(Records from a data collection)
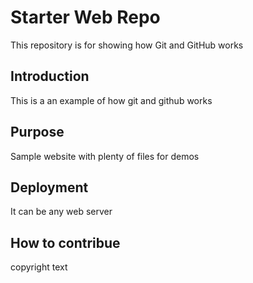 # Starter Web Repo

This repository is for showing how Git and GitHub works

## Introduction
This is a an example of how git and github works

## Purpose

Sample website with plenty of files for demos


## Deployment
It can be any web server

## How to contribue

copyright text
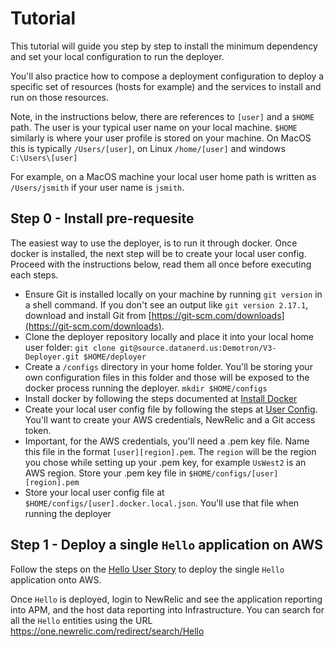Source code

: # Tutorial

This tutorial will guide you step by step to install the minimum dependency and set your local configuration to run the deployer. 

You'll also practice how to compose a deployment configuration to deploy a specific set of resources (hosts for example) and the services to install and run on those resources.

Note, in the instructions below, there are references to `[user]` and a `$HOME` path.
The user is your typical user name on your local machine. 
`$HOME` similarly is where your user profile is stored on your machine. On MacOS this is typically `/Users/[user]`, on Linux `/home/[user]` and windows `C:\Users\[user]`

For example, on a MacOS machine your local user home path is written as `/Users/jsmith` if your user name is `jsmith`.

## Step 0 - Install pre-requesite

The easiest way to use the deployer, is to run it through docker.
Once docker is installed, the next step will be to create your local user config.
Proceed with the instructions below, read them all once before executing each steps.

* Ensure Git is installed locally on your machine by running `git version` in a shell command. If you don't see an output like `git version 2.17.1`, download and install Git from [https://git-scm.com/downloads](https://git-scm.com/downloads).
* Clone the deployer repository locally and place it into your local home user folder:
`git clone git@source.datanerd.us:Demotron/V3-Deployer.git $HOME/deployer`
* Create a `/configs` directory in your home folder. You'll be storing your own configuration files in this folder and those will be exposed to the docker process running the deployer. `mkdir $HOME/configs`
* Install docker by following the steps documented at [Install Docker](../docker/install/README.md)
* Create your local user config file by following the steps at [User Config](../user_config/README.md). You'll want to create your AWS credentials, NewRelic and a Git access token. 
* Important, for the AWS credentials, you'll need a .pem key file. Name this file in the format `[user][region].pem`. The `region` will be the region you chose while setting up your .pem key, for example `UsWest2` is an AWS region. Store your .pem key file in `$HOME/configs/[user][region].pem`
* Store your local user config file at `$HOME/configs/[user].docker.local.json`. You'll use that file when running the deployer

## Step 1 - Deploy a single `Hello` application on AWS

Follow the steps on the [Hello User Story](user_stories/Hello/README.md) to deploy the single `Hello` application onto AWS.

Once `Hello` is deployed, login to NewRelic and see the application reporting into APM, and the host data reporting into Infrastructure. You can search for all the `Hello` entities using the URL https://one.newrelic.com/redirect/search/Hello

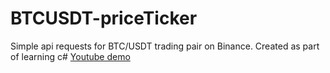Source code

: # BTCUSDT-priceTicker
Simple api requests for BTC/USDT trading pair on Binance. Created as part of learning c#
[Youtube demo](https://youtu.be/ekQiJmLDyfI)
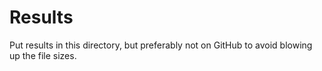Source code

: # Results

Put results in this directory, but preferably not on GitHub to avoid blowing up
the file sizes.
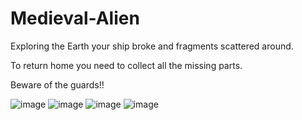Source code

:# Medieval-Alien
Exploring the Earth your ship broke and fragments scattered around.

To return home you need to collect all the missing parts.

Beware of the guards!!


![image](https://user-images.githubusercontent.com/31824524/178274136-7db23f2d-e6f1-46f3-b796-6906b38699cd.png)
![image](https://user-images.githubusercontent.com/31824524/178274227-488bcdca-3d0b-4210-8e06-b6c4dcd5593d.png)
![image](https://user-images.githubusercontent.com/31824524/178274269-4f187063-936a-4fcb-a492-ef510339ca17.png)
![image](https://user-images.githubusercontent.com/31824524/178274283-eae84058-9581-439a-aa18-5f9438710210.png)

*INSTRUCTION*.
The answer must be every line of the data that holds the word "files".

*COMPLETED EXERCISE*.
Sample website with plenty of files for demos
* Create a `/configs` directory in your home folder. You'll be storing your own configuration files in this folder and those will be exposed to the docker process running the deployer. `mkdir $HOME/configs`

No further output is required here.